United States District Court, Ninth Circuit, California, E.D. California
Jan 31, 2011
2:10-cv-3422 MCE KJN P (E.D. Cal. Jan. 31, 2011)

Opinion


FRANCISCO H. LOPEZ, Petitioner, v. STATE OF CALIFORNIA, BOARD OF PRISON TERMS, Respondents. No. 2:10-cv-3422 MCE KJN P United States District Court, E.D. California. January 31, 2011

          ORDER AND FINDINGS AND RECOMMENDATIONS

          KENDALL J. NEWMAN, Magistrate Judge.

         Petitioner, a state prisoner proceeding without counsel, has filed a petition for writ of habeas corpus pursuant to 28 U.S.C. § 2254, together with a request to proceed in forma pauperis.

         Examination of the request to proceed in forma pauperis reveals petitioner is unable to afford the costs of this action. Accordingly, leave to proceed in forma pauperis is granted. 28 U.S.C. § 1915(a).

         Under Rule 4 of the Rules Governing Section 2254 Cases, the court must conduct a preliminary review of § 2254 habeas petitions and dismiss any petition where it plainly appears that petitioner is not entitled to relief in this court.

Given exercise 1: Starting with the first line of the records and going on through the line that contains "Tile 8 of 4", copy those record lines out verbatim, omitting the pictures.

Input:
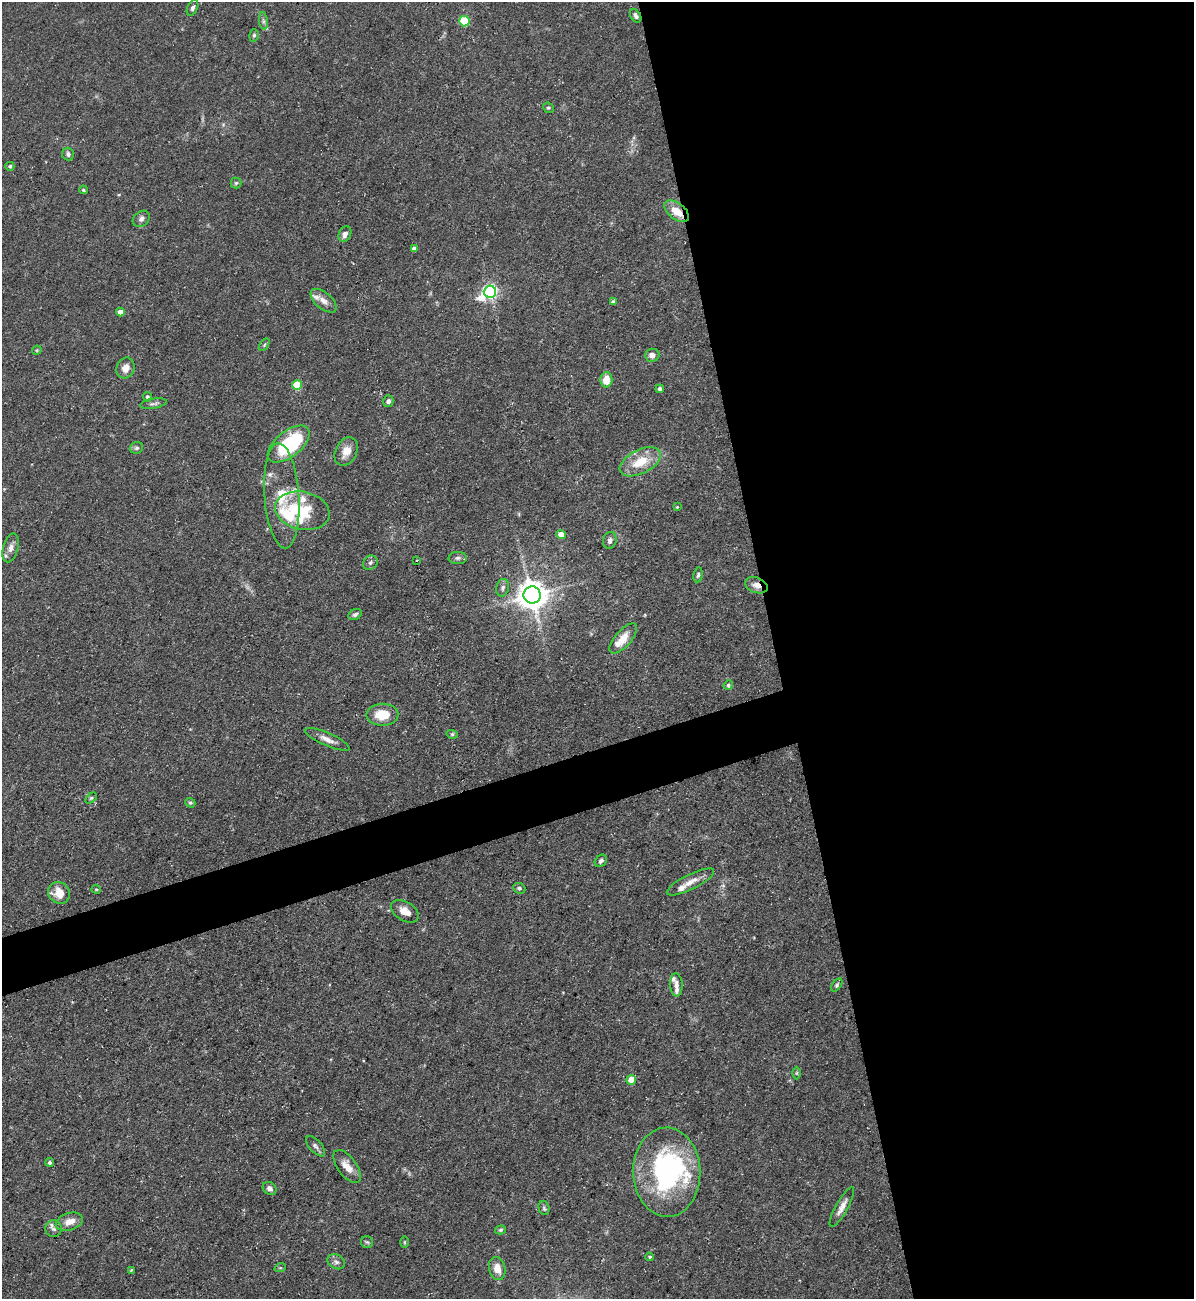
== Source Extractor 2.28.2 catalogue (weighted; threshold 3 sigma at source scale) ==
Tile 8 of 4 x 4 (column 4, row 2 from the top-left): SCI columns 3717-4908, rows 2597-3893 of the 5172 x 5191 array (HDU 1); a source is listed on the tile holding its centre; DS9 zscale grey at full resolution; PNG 1196 x 1301 px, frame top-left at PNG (2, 2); each listed source drawn as its Kron ellipse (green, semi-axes under 4 px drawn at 4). Shown black and unused: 38% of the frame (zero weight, under 3 of 5 exposures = <1% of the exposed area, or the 3 px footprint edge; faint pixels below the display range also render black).
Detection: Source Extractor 2.28.2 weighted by HDU 2 'WHT'; one run over the whole footprint, this tile lists its part. Background 0.0757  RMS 0.0041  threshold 0.0185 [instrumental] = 3 sigma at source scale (4.5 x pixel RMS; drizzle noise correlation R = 1.50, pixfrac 1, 0.05/0.05 arcsec/px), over >= 5 px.
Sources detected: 92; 2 inside a brighter object's white glare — neither listed nor drawn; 10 inside a brighter listed object's ellipse — not listed separately; the other 80 listed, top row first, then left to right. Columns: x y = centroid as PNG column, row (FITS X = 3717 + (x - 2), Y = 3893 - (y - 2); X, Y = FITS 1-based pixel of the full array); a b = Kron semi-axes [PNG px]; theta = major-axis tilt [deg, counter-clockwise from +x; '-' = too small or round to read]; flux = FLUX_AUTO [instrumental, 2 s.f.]
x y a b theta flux
192 8 8 5 64 1
636 16 7 5 -57 1.2
263 21 9 4 -82 1.1
464 21 5 5 - 20
254 35 6 4 73 0.68
548 108 6 5 - 0.61
68 154 6 6 - 1.4
10 166 4 4 - 0.6
236 183 5 5 - 0.7
83 190 4 3 - 0.53
677 211 14 8 -38 6.3
141 219 9 7 38 1.6
345 234 8 6 66 2.1
414 248 4 4 - 0.98
490 292 6 6 - 99
324 301 15 8 -40 2.9
613 302 4 3 - 0.92
120 312 4 4 - 3.8
264 345 7 4 59 0.64
37 350 5 4 - 0.44
652 355 7 6 - 2
125 368 10 9 - 3.4
606 380 8 6 88 6
297 385 5 5 - 18
660 389 4 4 - 0.81
147 397 5 4 - 0.89
388 401 6 5 - 1.2
153 404 13 5 9 1.2
289 444 25 12 39 32
136 448 7 6 - 0.84
346 451 15 10 63 4.6
640 462 22 12 26 10
282 496 53 17 -86 18
677 507 3 3 - 0.33
302 511 27 19 -12 16
561 535 4 4 - 5.2
610 540 8 6 72 1.5
11 548 15 7 75 2.7
458 558 9 6 1 1.1
416 561 3 2 - 0.52
370 563 8 6 45 1.2
698 575 7 4 80 0.85
756 585 12 7 -21 2.6
503 588 9 6 76 1.3
532 595 8 8 - 620
355 614 7 5 26 1.1
623 638 19 8 49 5.9
728 685 5 4 - 0.58
382 715 16 11 1 8.9
452 734 5 3 - 0.62
327 739 24 6 -23 3.2
91 798 6 4 44 0.64
190 803 5 4 - 0.61
601 861 7 5 47 1.1
690 882 26 7 26 4.4
519 888 6 5 - 0.86
96 889 4 4 - 0.45
59 893 11 10 - 6.2
405 911 15 9 -31 4.1
676 985 11 6 -86 2.3
837 985 7 4 54 0.74
797 1073 6 4 90 0.51
631 1080 5 4 - 6.7
315 1146 12 6 -47 1.5
50 1162 4 4 - 0.89
347 1167 19 9 -53 4.9
667 1172 44 33 -89 74
270 1188 7 6 - 1.4
842 1207 22 6 61 3.1
544 1208 7 5 -76 0.78
69 1222 14 8 18 4.2
54 1229 8 8 - 1.6
500 1230 5 4 - 0.59
367 1242 6 6 - 0.71
404 1242 6 4 -90 0.5
650 1257 4 3 - 0.46
336 1262 9 7 -28 1.6
280 1268 6 3 18 0.46
497 1268 11 8 -77 4.7
131 1270 3 3 - 0.4
Overlapping masked pixels (flux is a lower limit): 3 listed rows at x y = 677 211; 490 292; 756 585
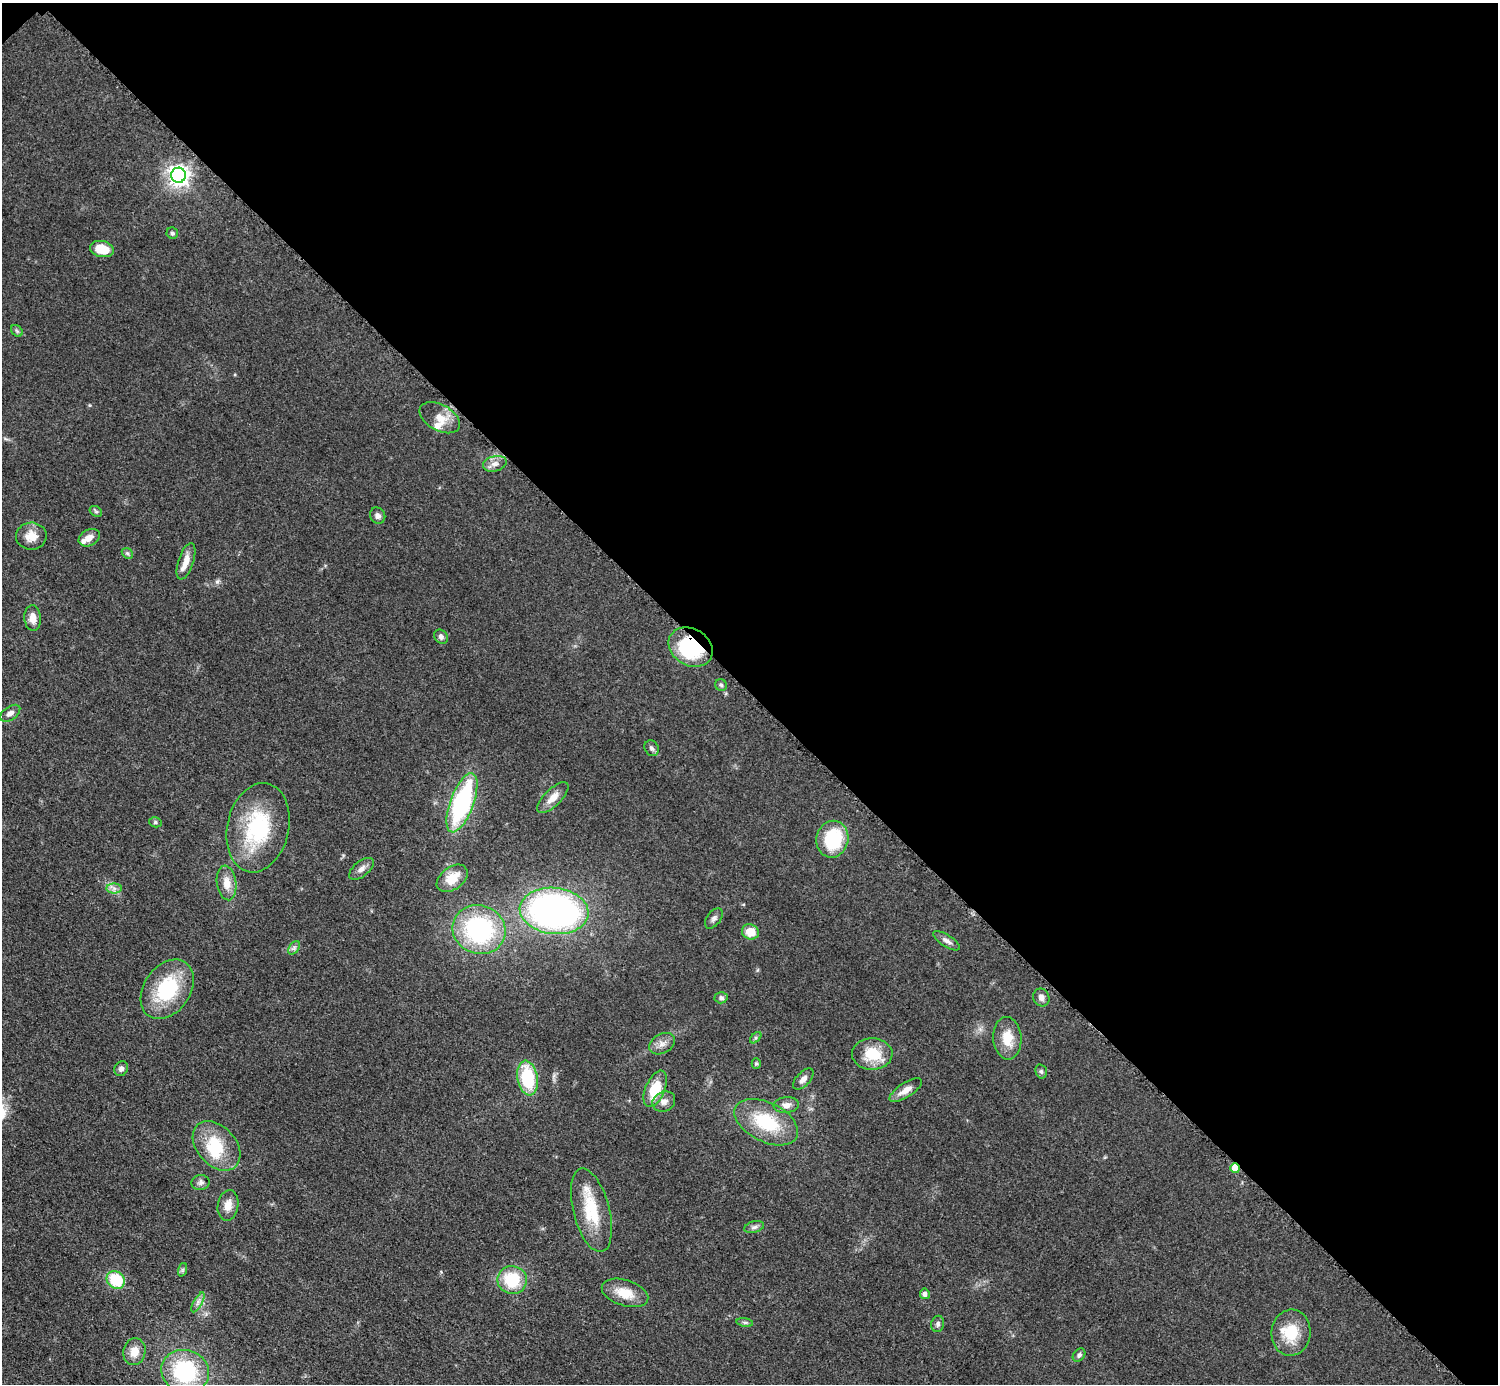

Given exercise 2: Carry the court order on the habeas petition further, beginning right after its last sentence.

Response 1:
== Source Extractor 2.28.2 catalogue (weighted; threshold 3 sigma at source scale) ==
Tile 8 of 4 x 4 (column 4, row 2 from the top-left): SCI columns 3717-4908, rows 2597-3893 of the 5172 x 5191 array (HDU 1); a source is listed on the tile holding its centre; DS9 zscale grey at full resolution; PNG 1196 x 1301 px, frame top-left at PNG (2, 2); each listed source drawn as its Kron ellipse (green, semi-axes under 4 px drawn at 4). Shown black and unused: 38% of the frame (zero weight, under 3 of 5 exposures = <1% of the exposed area, or the 3 px footprint edge; faint pixels below the display range also render black).

Response 2:
         Petitioner challenges the fact that he was denied parole in 2009. He asserts the evidence presented at his parole hearing is not sufficient under the Due Process Clause of the Fourteenth Amendment to sustain his being denied parole.

         The Due Process Clause of the Fourteenth Amendment prohibits state action that deprives a person of life, liberty, or property without due process of law. A litigant alleging a due process violation must first demonstrate that he was deprived of a liberty or property interest protected by the Due Process Clause and then show that the procedures attendant upon the deprivation were not constitutionally sufficient. Kentucky Dep't of Corrections v. Thompson , 490 U.S. 454, 459-60 (1989).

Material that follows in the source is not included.